「ドカベン」作者・水島新司さん死去 大好きな野球、人気漫画にが死去

「ドカベン」「あぶさん」などの野球漫画で知られる水島新司(みずしま・しんじ)さんが10日、肺炎のため死去した。82歳。

新潟市出身。中学校卒業後、家業の魚屋を手伝いながら漫画の道を志す。1958年、大阪の貸本漫画誌に投稿した「深夜の客」がデビュー作で、その後、貸本から少年誌に進出。70年、少年誌で高校球児の投手が主人公の「男どアホウ甲子園」(原作・佐々木守)の連載を開始した。

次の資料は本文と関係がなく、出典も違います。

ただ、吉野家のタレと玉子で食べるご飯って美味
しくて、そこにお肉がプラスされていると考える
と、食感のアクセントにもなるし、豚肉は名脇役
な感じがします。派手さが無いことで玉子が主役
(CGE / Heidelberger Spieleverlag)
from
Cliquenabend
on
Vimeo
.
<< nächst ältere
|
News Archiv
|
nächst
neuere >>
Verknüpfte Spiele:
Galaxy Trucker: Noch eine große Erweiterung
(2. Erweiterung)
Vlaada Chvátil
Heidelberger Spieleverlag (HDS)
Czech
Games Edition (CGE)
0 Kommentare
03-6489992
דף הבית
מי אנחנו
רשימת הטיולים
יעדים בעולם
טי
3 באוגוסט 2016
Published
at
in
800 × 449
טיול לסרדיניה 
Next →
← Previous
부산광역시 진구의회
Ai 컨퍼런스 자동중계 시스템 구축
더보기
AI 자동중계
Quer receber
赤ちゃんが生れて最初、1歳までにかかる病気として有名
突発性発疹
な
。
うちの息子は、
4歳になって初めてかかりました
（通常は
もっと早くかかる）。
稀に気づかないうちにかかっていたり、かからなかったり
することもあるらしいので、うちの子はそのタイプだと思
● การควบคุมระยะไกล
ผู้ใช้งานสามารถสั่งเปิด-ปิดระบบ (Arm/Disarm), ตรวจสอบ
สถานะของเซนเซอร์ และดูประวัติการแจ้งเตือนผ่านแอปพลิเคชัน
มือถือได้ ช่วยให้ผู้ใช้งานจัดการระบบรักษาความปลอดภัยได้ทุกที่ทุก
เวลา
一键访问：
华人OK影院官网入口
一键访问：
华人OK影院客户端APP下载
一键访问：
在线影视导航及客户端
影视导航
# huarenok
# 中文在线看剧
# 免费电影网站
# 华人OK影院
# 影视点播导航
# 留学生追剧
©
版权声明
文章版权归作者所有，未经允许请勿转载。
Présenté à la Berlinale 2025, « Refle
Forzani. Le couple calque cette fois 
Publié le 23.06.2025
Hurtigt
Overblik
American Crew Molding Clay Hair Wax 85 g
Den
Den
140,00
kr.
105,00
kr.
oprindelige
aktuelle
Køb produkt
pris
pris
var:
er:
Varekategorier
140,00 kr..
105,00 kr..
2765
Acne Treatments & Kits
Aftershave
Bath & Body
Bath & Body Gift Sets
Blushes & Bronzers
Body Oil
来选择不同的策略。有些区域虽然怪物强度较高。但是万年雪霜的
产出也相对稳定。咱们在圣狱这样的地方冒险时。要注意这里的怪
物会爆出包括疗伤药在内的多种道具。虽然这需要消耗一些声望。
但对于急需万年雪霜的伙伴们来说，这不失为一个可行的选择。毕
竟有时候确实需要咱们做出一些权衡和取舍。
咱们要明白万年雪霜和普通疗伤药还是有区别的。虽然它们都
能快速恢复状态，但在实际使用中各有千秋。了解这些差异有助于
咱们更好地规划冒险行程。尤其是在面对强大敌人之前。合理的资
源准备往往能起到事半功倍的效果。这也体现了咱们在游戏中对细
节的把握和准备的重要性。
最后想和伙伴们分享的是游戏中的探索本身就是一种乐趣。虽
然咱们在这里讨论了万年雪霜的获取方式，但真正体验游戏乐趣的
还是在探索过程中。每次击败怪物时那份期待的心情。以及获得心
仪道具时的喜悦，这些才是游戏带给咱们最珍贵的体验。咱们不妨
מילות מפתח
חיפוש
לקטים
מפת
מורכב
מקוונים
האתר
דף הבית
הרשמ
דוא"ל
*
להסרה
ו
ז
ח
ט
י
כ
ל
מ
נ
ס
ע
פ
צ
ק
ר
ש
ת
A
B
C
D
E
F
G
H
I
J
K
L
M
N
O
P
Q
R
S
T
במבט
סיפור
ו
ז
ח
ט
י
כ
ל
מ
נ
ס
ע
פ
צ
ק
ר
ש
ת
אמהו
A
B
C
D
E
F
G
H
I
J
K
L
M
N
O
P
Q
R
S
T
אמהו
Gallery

72年からは「週刊少年チャンピオン」で「ドカベン」の連載を始める。神奈川県代表の明訓高校が春、夏の甲子園大会で活躍する物語。豪打の捕手、山田太郎をはじめ、とんでもない悪球を本塁打にする岩鬼正美、華麗な守備や「秘打・白鳥の湖」など不思議な打法を見せる殿馬一人ら、個性豊かな選手たちが人気を得た。同年から別の少年誌で連載したプロ野球セ・リーグの架空の球団、東京メッツを舞台にした「野球狂の詩」も評判に。「ドカベン」「野球狂の詩」は共にテレビアニメ、実写作品にもなった。

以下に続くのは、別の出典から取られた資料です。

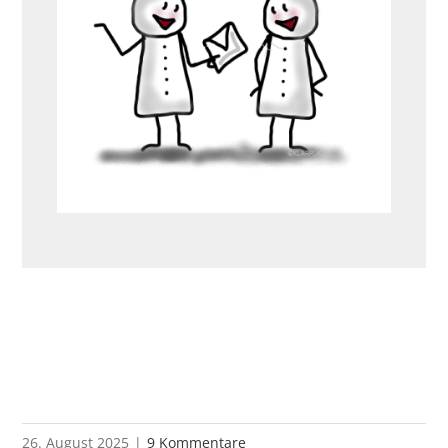
26. August 2025
|
9 Kommentare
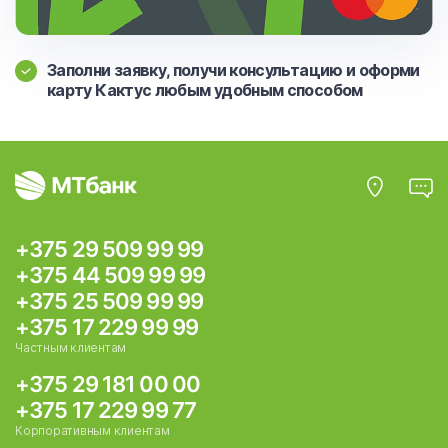
Заполни заявку, получи консультацию и оформи
карту Кактус любым удобным способом
+375 29 509 99 99
+375 44 509 99 99
+375 25 509 99 99
+375 17 229 99 99
Частным клиентам
+375 29 181 00 00
+375 17 229 99 77
Корпоративным клиентам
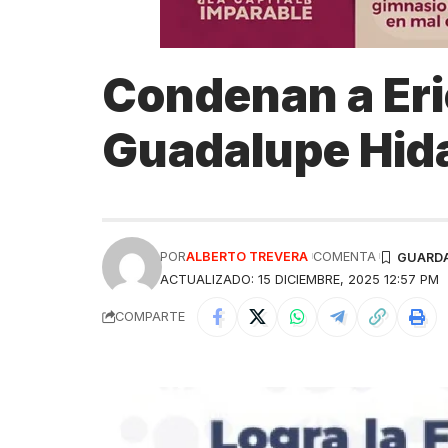
Condenan a Eri
Guadalupe Hid
POR
ALBERTO TREVERA
COMENTA
ACTUALIZADO: 15 DICIEMBRE, 2025 12:57 PM
COMPARTE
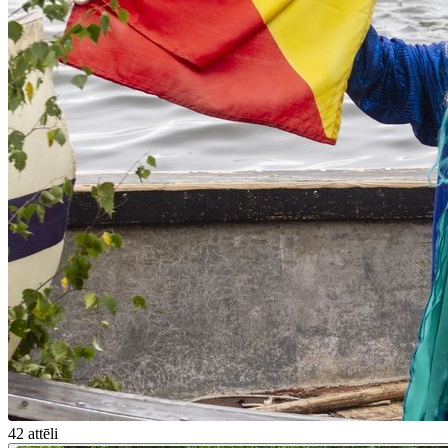
42 attēli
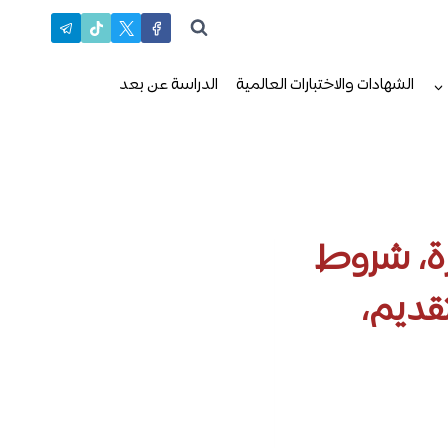
الشهادات والاختبارات العالمية
الدراسة عن بعد
زة، شروط
قديم،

73年からは「ビッグコミックオリジナル」で、パ・リーグの南海ホークスに入団した架空の選手、景浦安武(やすたけ)が主人公の「あぶさん」を連載。球場で口に含んだ酒をバットに吹き付ける「酒しぶき」を披露する代打の切り札・景浦の活躍や、周囲の登場人物が織りなす人情劇の要素が根強い人気を得た。

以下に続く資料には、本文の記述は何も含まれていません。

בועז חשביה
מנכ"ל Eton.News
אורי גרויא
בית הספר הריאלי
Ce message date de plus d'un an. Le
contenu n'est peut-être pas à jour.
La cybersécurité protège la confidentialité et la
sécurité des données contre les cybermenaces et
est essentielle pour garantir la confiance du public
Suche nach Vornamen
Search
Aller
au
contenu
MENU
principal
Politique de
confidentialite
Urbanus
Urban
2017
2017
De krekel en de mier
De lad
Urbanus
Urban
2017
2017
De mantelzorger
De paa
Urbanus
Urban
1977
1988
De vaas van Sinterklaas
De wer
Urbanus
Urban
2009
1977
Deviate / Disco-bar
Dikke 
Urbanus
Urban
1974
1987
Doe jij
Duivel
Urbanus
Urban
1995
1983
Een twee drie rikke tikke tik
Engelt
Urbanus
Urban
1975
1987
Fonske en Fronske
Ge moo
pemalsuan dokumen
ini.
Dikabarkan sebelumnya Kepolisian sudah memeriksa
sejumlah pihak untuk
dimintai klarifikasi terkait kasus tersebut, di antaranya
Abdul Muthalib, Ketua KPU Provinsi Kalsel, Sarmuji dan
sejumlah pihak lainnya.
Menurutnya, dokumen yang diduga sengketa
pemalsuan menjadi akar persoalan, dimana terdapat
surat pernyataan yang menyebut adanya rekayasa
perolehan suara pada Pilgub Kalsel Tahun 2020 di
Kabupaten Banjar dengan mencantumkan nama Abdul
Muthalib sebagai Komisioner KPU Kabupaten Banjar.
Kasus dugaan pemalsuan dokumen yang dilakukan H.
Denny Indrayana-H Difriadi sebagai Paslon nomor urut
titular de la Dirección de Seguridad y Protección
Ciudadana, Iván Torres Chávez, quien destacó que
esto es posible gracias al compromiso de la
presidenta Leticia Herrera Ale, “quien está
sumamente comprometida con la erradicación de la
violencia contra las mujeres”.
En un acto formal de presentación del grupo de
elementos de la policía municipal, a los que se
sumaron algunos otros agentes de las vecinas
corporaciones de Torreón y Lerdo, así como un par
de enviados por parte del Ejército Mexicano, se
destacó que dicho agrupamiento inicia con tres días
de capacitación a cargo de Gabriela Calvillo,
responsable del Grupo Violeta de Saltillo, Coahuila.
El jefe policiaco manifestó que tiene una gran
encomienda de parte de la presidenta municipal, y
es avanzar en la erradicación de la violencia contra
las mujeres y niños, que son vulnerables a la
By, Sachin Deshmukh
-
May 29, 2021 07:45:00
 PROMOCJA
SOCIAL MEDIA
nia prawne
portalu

「あぶさん」の景浦は現実の球界でダイエー、ソフトバンクと親会社が変わる中、ホークス一筋で60代まで選手生活を全う。連載は2014年まで続いた。「ドカベン」は、山田や岩鬼らがプロで活躍する「プロ野球編」などの続編も連載され、18年に「ドリームトーナメント編」が完結した。

自身も大の野球好きで、草野球チームで年間130ほどの試合をこなしたことも。自身の作品が縁で、プロ野球選手や球界関係者との交友も広かった。05年に紫綬褒章を受章。07年には日本漫画家協会賞文部科学大臣賞を贈られ、14年には旭日小綬章を受章した。20年12月1日に事務所を通じて「63年間頑張って参りましたが、本日をもって引退することに決めました」と漫画家引退を宣言していた。